The issue matters now because the municipality is midway through a NIS 4.2 million overhaul of its digital services platform, with a target completion date of the first quarter of 2027. Duplicate images slow load times, inflate server costs, and complicate the work of contractors rebuilding the city's digital infrastructure. Before the new system can go live, those archives need to be audited and trimmed.
How the Problem Grew
The roots of the duplication crisis trace back to around 2014, when the municipality expanded its digital communications work and began commissioning photography on a project-by-project basis rather than through a single centralised contract. The Bauhaus Center on Dizengoff Street might be photographed by three separate vendors over three years — for a tourism campaign, an architectural heritage publication, and a Digi-Tel newsletter — with each set of images uploaded to a different folder by a different department staffer. No one was checking for overlap.
The problem compounded during the COVID-19 period, when remote working arrangements meant staff across units in the municipality's headquarters on Ibn Gabirol Street were uploading files without the informal coordination that office proximity had previously provided.
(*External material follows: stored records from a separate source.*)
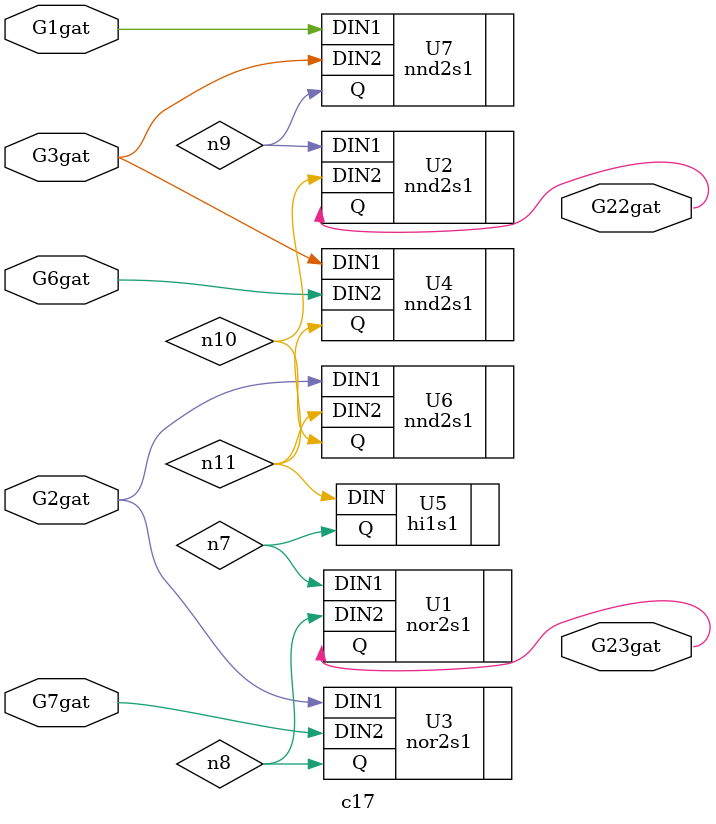
<source format=v>
module c17 ( G1gat, G2gat, G3gat, G6gat, G7gat, G22gat, G23gat );
input  G1gat, G2gat, G3gat, G6gat, G7gat;
output G22gat, G23gat;
    wire n7, n8, n9, n10, n11;
    nor2s1 U1 ( .Q(G23gat), .DIN1(n7), .DIN2(n8) );
    nnd2s1 U2 ( .Q(G22gat), .DIN1(n9), .DIN2(n10) );
    nor2s1 U3 ( .Q(n8), .DIN1(G2gat), .DIN2(G7gat) );
    nnd2s1 U4 ( .Q(n11), .DIN1(G3gat), .DIN2(G6gat) );
    hi1s1 U5 ( .Q(n7), .DIN(n11) );
    nnd2s1 U6 ( .Q(n10), .DIN1(G2gat), .DIN2(n11) );
    nnd2s1 U7 ( .Q(n9), .DIN1(G1gat), .DIN2(G3gat) );
endmodule

</source>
By some internal estimates that have circulated among municipal IT staff, the city's image library grew by more than 60 percent between 2020 and 2022, with a significant share of those additions being near-identical shots of landmarks like the Carmel Market, the beachfront promenade at Gordon Beach, and Rabin Square.
The Tel Aviv Digital Department, which sits within the broader Innovation and Technology Directorate, has been aware of the issue since at least late 2023, when an internal audit flagged redundancy rates in certain folders running as high as one duplicate for every two unique images. That audit, covering roughly 180,000 files, recommended a phased deduplication process but did not set a binding timeline.
Cleaning Up the Archive
The deduplication work that is now underway uses a combination of automated hash-matching software and manual review. The automated layer can catch exact copies and near-exact copies — images resized or lightly cropped from the same original — while human reviewers handle edge cases where two photographers have shot essentially the same subject from the same angle on different days.
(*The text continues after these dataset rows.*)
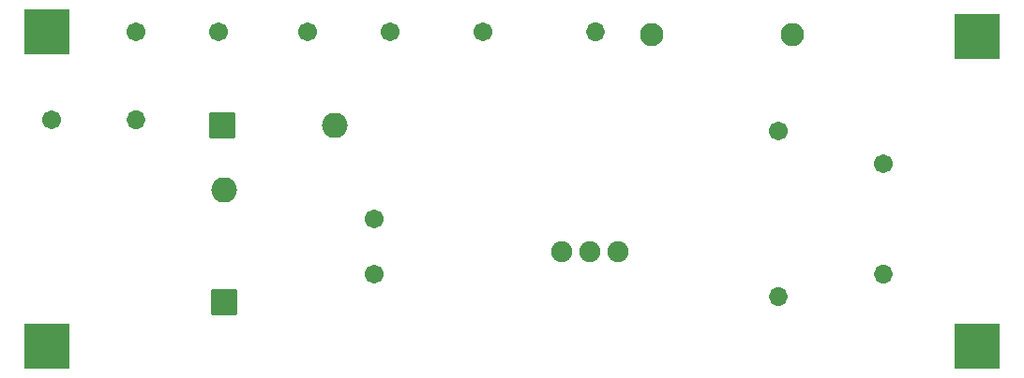
<source format=gbr>
%TF.GenerationSoftware,KiCad,Pcbnew,8.0.3*%
%TF.CreationDate,2024-10-19T22:40:53-05:00*%
%TF.ProjectId,G1 RGB Mod Board,47312052-4742-4204-9d6f-6420426f6172,rev?*%
%TF.SameCoordinates,Original*%
%TF.FileFunction,Soldermask,Top*%
%TF.FilePolarity,Negative*%
%FSLAX46Y46*%
G04 Gerber Fmt 4.6, Leading zero omitted, Abs format (unit mm)*
G04 Created by KiCad (PCBNEW 8.0.3) date 2024-10-19 22:40:53*
%MOMM*%
%LPD*%
G01*
G04 APERTURE LIST*
G04 Aperture macros list*
%AMRoundRect*
0 Rectangle with rounded corners*
0 $1 Rounding radius*
0 $2 $3 $4 $5 $6 $7 $8 $9 X,Y pos of 4 corners*
0 Add a 4 corners polygon primitive as box body*
4,1,4,$2,$3,$4,$5,$6,$7,$8,$9,$2,$3,0*
0 Add four circle primitives for the rounded corners*
1,1,$1+$1,$2,$3*
1,1,$1+$1,$4,$5*
1,1,$1+$1,$6,$7*
1,1,$1+$1,$8,$9*
0 Add four rect primitives between the rounded corners*
20,1,$1+$1,$2,$3,$4,$5,0*
20,1,$1+$1,$4,$5,$6,$7,0*
20,1,$1+$1,$6,$7,$8,$9,0*
20,1,$1+$1,$8,$9,$2,$3,0*%
G04 Aperture macros list end*
%ADD10RoundRect,0.051000X-1.100000X-1.100000X1.100000X-1.100000X1.100000X1.100000X-1.100000X1.100000X0*%
%ADD11O,2.302000X2.302000*%
%ADD12RoundRect,0.051000X1.100000X-1.100000X1.100000X1.100000X-1.100000X1.100000X-1.100000X-1.100000X0*%
%ADD13RoundRect,0.051000X-2.000000X-2.000000X2.000000X-2.000000X2.000000X2.000000X-2.000000X2.000000X0*%
%ADD14C,1.702000*%
%ADD15O,1.702000X1.702000*%
%ADD16C,2.102000*%
%ADD17O,2.102000X2.102000*%
%ADD18C,1.902000*%
G04 APERTURE END LIST*
D10*
X35888000Y-28260000D03*
D11*
X46048000Y-28260000D03*
D12*
X36048000Y-44260000D03*
D11*
X36048000Y-34100000D03*
D13*
X104048000Y-48260000D03*
X104048000Y-20260000D03*
X20048000Y-48260000D03*
X20048000Y-19760000D03*
D14*
X59436000Y-19760000D03*
D15*
X69596000Y-19760000D03*
D14*
X20428000Y-27760000D03*
D15*
X28048000Y-27760000D03*
D16*
X74676000Y-20032000D03*
D17*
X87376000Y-20032000D03*
D14*
X43548000Y-19760000D03*
X51048000Y-19760000D03*
X28048000Y-19760000D03*
X35548000Y-19760000D03*
X95548000Y-31760000D03*
D15*
X95548000Y-41760000D03*
D14*
X86048000Y-28760000D03*
D15*
X86048000Y-43760000D03*
D14*
X49548000Y-41760000D03*
X49548000Y-36760000D03*
D18*
X66523000Y-39685000D03*
X69063000Y-39685000D03*
X71603000Y-39685000D03*
M02*

</source>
The practical implications extend beyond server efficiency. Tel Aviv's communications teams produce materials for a city of roughly 460,000 residents, plus a much larger daytime population that commutes in from surrounding municipalities including Ramat Gan and Givatayim. Consistent, well-curated visuals matter for everything from emergency public health notices to promotional campaigns targeting international business tourism, a segment the Tel Aviv Global City program has prioritised since its relaunch in 2022.
Organisations that work closely with the municipality on urban development communications, including the Tel Aviv Foundation and various NGOs operating out of the Jaffa-based social enterprise hub known as the Industrial Zone, have also flagged that sourcing approved images for co-branded materials has become time-consuming precisely because the archive is so cluttered.
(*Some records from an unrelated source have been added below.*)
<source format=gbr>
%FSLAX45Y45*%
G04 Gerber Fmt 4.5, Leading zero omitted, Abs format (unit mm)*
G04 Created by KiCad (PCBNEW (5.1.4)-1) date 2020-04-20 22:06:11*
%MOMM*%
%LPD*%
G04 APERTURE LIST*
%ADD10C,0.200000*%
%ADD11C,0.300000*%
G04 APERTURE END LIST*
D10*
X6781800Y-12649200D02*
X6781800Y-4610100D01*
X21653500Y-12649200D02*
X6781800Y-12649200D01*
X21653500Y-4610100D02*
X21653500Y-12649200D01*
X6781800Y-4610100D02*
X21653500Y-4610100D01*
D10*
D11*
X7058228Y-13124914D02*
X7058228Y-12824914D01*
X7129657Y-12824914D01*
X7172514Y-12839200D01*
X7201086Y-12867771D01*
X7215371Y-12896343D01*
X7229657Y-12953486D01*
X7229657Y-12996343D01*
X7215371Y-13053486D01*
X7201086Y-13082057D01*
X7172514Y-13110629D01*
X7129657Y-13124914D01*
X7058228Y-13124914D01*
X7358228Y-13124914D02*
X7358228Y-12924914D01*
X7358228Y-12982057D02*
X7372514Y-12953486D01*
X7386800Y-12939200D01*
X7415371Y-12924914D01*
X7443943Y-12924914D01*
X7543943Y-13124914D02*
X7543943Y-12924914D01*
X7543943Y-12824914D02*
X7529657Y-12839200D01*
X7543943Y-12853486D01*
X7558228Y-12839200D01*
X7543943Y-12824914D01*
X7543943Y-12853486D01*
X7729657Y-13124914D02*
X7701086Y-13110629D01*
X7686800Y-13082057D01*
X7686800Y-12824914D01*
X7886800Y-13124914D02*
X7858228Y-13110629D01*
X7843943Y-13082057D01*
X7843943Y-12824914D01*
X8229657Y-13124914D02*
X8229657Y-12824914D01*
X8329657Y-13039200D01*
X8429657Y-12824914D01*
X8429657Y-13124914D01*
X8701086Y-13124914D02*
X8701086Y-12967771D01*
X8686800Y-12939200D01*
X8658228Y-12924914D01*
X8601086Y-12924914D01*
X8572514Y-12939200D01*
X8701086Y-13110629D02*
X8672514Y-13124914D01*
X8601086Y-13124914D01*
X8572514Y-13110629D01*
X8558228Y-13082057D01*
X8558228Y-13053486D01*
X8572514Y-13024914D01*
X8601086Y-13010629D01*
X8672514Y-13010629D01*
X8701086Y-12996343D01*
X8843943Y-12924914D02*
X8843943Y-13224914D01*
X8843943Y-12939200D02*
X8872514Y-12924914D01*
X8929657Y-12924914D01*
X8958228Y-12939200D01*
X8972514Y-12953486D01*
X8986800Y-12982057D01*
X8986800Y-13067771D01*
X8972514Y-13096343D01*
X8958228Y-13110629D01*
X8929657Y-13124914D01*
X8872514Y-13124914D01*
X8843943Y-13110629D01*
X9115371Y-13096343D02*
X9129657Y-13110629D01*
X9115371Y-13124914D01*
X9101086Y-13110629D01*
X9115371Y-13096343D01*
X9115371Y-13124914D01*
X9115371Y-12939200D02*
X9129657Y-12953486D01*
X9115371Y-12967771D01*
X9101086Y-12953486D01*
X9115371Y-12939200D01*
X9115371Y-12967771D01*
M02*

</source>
The deduplication project is scheduled to complete its first major phase — covering the most-accessed 40,000 images in the municipal library — by September 2026. A second phase targeting older archival material is expected to run through mid-2027, overlapping with the broader digital platform launch. Municipal staff have been advised to halt new uploads to legacy folders in the interim and to route all new photography through a centralised intake process that assigns unique identifiers at the point of upload. Anyone working on city-related communications projects who needs image access in the meantime can submit requests directly through the Digi-Tel contractor portal.